Saturday, March 8, 2008

A Salami is Born



This week I pushed out the edge of the charcuterie envelope a bit by making really big fermented and dry cured salami. These each weigh about 15 pounds and, I suspect, will take several months to ripen. They are made from ground pork and cubed pork fat (in ratio @ 4:1) and seasoned with fennel, garlic and wine et al. I'm pretty confident that they will taste good, but a little worried about not being able to prevent them from drying out too fast and hardening up (case hardening).

As I have noted in earlier posts, we hang all of our salumi in the cheese aging room, which (I'm sure I have not mention) is very big and a bit tricky to keep properly humidified. We are all going to have to be vigilant in making sure that the room stays damp so that these great sausages, mature into proper salami, and achieve their rightful place in the temple of Esculentus.

11 comments:

jaschwarz said...

When do I show up? I'm never sure when this stuff is going to be ready.

I've had the bresaola, sec, pancetta, lamb pancetta (thanks for the freebie!), and pepperoni. I'm hooked.

Have you tried the Lamb Ham yet?

Don Luis said...

Why must you call this stuff by the pretentious and fussy name "charcuterie?" This is clearly salumi. It looks great.

Bob del Grosso said...

jaschwarz

I tried the lamb ham two weeks ago and it was still under ripe. I'm going to give it another month before I try it again.

Don Luis
Point well taken. I use the term from habit, and for the same reason that we use words like "cuisine" and "chef" to refer to non-french styles of cooking and cooks.

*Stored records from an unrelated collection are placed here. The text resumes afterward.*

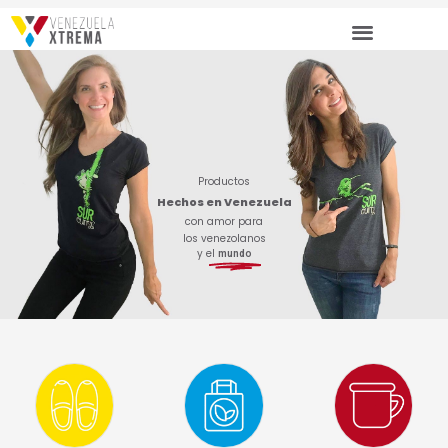
Ir
al
contenido
Productos
Hechos en Venezuela
con amor para
los venezolanos
y el
mundo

For better or worse, these apt French concepts went viral before others did.

Don Luis said...

I was joking, of coure, but did not soffrito (Italian), sofrito (Spanish, and even refogado (Portuguese) come earlier than mirepoix? It was that horrible Ruhlman that lead us to prefer the French "chef" and "cuisine" over over the commonsense "cook" and "food".

And "mise en place"? Please. How about "prep."

I suppose I'm just a bitter Italian-American.

Bob del Grosso said...

Don Luis
Interesting question! And no Ruhlman cannot take credit for the establishment of any of these words in the culinary vocabulary of the western world. That credit must go to the French chefs and others who a) established classical cooking beginning in the 18th century b) codified it in books c) dispersed it via these books and by leaving France to work first in the kitchens of European aristocrats, and later in the great hotels and restaurants of the industrialized world.

Of course there is more to the story, but this is its crux I think.

Don Luis said...

I was joking again, of course. I was refering to Ruhlman's excellent "The Elements of Cooking", modeled after my trade's "The Elements of Style." I have read and greatly enjoyed Ruhlman's chef related books. I'm also a loyal follower of his blog, but to me, he always seems in need of a hair cut.

Bad Wolf said...

love reading all of your charcuterie and salumi items. I butchered my own hog a while back and am making lardo and lonza to hang. Just put them in the garage inside of my bradley smoker (figured it is dark and will add a hint of smokey flavor??). Anyway, as someone who has done items like this before, does this sound like a sound theory. The temp is about 50F during the day, it shouldn't get much higher for a few weeks here. thanks

Joseph Bayot said...

What is happening exactly when a salami or any other kind of charcuterie is "ripening"?

redman said...

great tie job on those guys, they look great

Bob del Grosso said...

joeseph
As the salami matures the bacteria ferment it, lower it's pH and reduce the nitrates to various breakdown products, some of which alter the flavor and change the color to the characteristic deep red hue we associate with most cured meat.

There is also about a 30 percent reduction in weight due to evaporation, and a profound change in flavor due to various oxidation and reduction reactions happening between the seasonings and the meat.

Joseph Bayot said...

Thank you for the explanation.

So is the lower pH, the lack of water, and salt content the reasons why charcuterie products last so long?